═════ Предложенный отрывок

Конечно, этот случай исключительный, и вряд ли он еще где-либо повторялся, но мы должны делать все от нас зависящее, чтобы такие случаи никогда не имели места.
Мы ставили перед собой какую-нибудь большую проблему, бились над ней месяцами, годами. А новые проблемы всегда предполагают новые знания. Значит, опять книги, библиотека... И, конечно, разработка новых технических приемов для не изученных пока, таящих много неизвестного операций. Отсюда вновь занятия в анатомическом зале, в экспериментальной лаборатории и, главное, тренировка... Без нее новая сложная операция может пойти с частыми ошибками. А это — дополнительные жертвы, а может быть, и провал новой проблемы. Я много раз убеждался в обязательности тренировок для хирурга. Кроме всего прочего, хирургия — не только наука, но и искусство. А в искусстве, мы знаем, тренировкам придается решающее значение. По существу, без тренировки, без постоянной шлифовки своих способностей не могут рассчитывать на успех певцы и музыканты, актеры и художники, писатели...
Мы поражаемся, как много и упорно работает музыкант, прежде чем его допустят к самостоятельному концерту. Помимо теории музыки, он должен превосходно освоить элементы игры, а освоив, долго и неустанно тренироваться. Ни одному исполнителю не придет в голову, изучив ноты, выступать с концертом, не проиграв вещь десятки раз. Но у хирурга операция — это нечто неизмеримо большее, чем у музыканта. А потому и тренироваться перед ней он обязан не меньше, чем музыкант перед выступлением. Тем более, что в нашем деле, что ни больной — то своя особенность в операции. И необходимо предвидеть любое отклонение от типичного хода ее, подготовиться к борьбе с любым осложнением...

══════════

→ **Набор заданий**:
1. Ответьте на вопросы по отрывку о тренировках хирурга, пометив ответы теми же буквами.
(а) Чем, кроме науки, названа хирургия в отрывке?
(б) Чем, согласно отрывку, может обернуться новая сложная операция, проведённая без тренировки?
(в) Сколько раз, по словам отрывка, исполнитель проигрывает вещь перед концертом?
2. Продолжите отрывок о тренировках хирурга с того места, где он заканчивается.

═════ Исходные данные

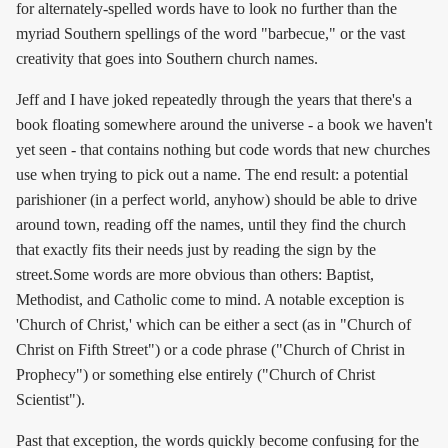
for alternately-spelled words have to look no further than the
myriad Southern spellings of the word "barbecue," or the vast
creativity that goes into Southern church names.
Jeff and I have joked repeatedly through the years that there's a
book floating somewhere around the universe - a book we haven't
yet seen - that contains nothing but code words that new churches
use when trying to pick out a name. The end result: a potential
parishioner (in a perfect world, anyhow) should be able to drive
around town, reading off the names, until they find the church
that exactly fits their needs just by reading the sign by the
street.Some words are more obvious than others: Baptist,
Methodist, and Catholic come to mind. A notable exception is
'Church of Christ,' which can be either a sect (as in "Church of
Christ on Fifth Street") or a code phrase ("Church of Christ in
Prophecy") or something else entirely ("Church of Christ
Scientist").
Past that exception, the words quickly become confusing for the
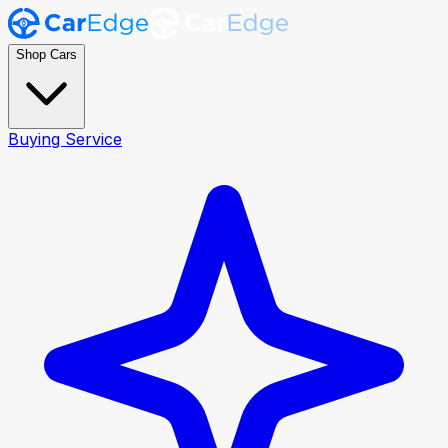
Shop Cars
Buying Service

══════════

→ **Ответы по заданиям**:
1.
(а) Хирургия названа искусством.
(б) Операция может пойти с частыми ошибками. Это означает дополнительные жертвы, а может быть, и провал новой проблемы.
(в) Исполнитель проигрывает вещь десятки раз.

2.
Мой добрый знакомый, народный артист СССР Борис Тимофеевич Штоколов рассказал о том, как он «жестоко» тренируется на протяжении почти двух десятилетий.
— Когда я поступил в консерваторию, — говорил он мне, — за пение имел пятерку. Через три года получал уже тройки. Я понял, что учат меня неверно, что надо работать над собой. Но как?
Он перечитал литературу по технике пения, познакомился со всеми методами и способами обучения и тренировки певцов. Больше всего импонировала ему система развития голоса Карузо. Последний полагал, что для сохранения и постановки голоса следует изменить положение отдельных органов глотки. В частности, нужно осадить корень языка, чтобы тот не стоял на пути звука, и ротовая полость вместе с гортанью составляла бы единую трубу. Штоколов с упрямством одержимого надавливал на корень языка различными предметами, иногда травмируя себе эту область до крови — и пел! Через десять лет такого потрясающего труда он добился того, что смог увидеть в зеркало свой надгортанник, уже не надавливая на корень языка. Еще пять лет тренировки — и увидел свои голосовые связки! Он показал мне их. Действительно: язык уходит куда-то глубоко на дно ротовой полости и голосовые связки хорошо различимы. Невообразимо!
А Борис Тимофеевич, улыбаясь, говорит:
— Еще лет пять мне надо работать над собой. Только после этого могу считать, что тренировка в основном будет закончена — начнется истинное искусство...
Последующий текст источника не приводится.